==== Texte fourni

Le Panier d'épicerie en milieu sauvage

Date de publication: 
09 mai 2022

Rencontré dans la «Weird Books Room» de l’indispensable site de bouquinistes Abebooks.com, le Stray Shopping Carts of Eastern North America: A Guide to Field Identification (Abrams Image, 2006) avait tout pour séduire le lecteur de J.G. Ballard que je suis. En couverture, la photographie d’un chariot d’épicerie envahi par la végétation évoquait, à la manière de l’auteur britannique, un certain parti-pris en faveur de la folie moderne, mais aussi une mise en garde contre son inévitable échec. Cette dichotomie paradoxale est d’ailleurs au cœur d’une esthétique postmoderne, que Nicolas Bourriaud nomme «l’exforme», c’est-à-dire une esthétique fondée sur ce que l’hyper-production capitaliste rejette, à savoir «D’un côté, un monde sans reste, aménagé comme une usine à vivre et sans cesse nettoyé par le design; de l’autre, l’obsession des décharges, des favelas, des banlieues, le principe qui consiste à repousser aux portes des Cités l’immigré, le nomade, l’immondice ou le périmé.» (Bourriaud, L’Exforme, p. 138)

========
==== Données affichées

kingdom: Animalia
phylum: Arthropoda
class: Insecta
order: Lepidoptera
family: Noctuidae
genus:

========

Consigne 1 ::
Dans le texte sur le chariot d'épicerie abandonné, relevez tout ce que la citation de Bourriaud dit qu'on repousse aux portes des Cités.
Consigne 2 ::
Rédigez la suite du texte sur le chariot d'épicerie abandonné, en partant de sa dernière phrase.
Les entrées n'ont aucun rôle à jouer ici.

Réponse rédigée 1 ::
l'immigré, le nomade, l'immondice, le périmé

Réponse rédigée 2 ::
Une fois le livre acheté, c’est avec un mélange de soulagement et de déception que j’ai constaté que l’auteur, Julian Montague, a conçu le projet avec une certaine ironie, et qu’il ne s’agit pas simplement de l’étalement désordonné de la lubie confuse d’un quelconque illuminé. Bien que l’éditeur, Abrams soit connu dans le domaine du «Beau livre», ce sont les remerciements adressés à de nombreuses galeries d’art qui vendent la mèche: nous sommes bien en présence du travail, réfléchi, d’un artiste contemporain.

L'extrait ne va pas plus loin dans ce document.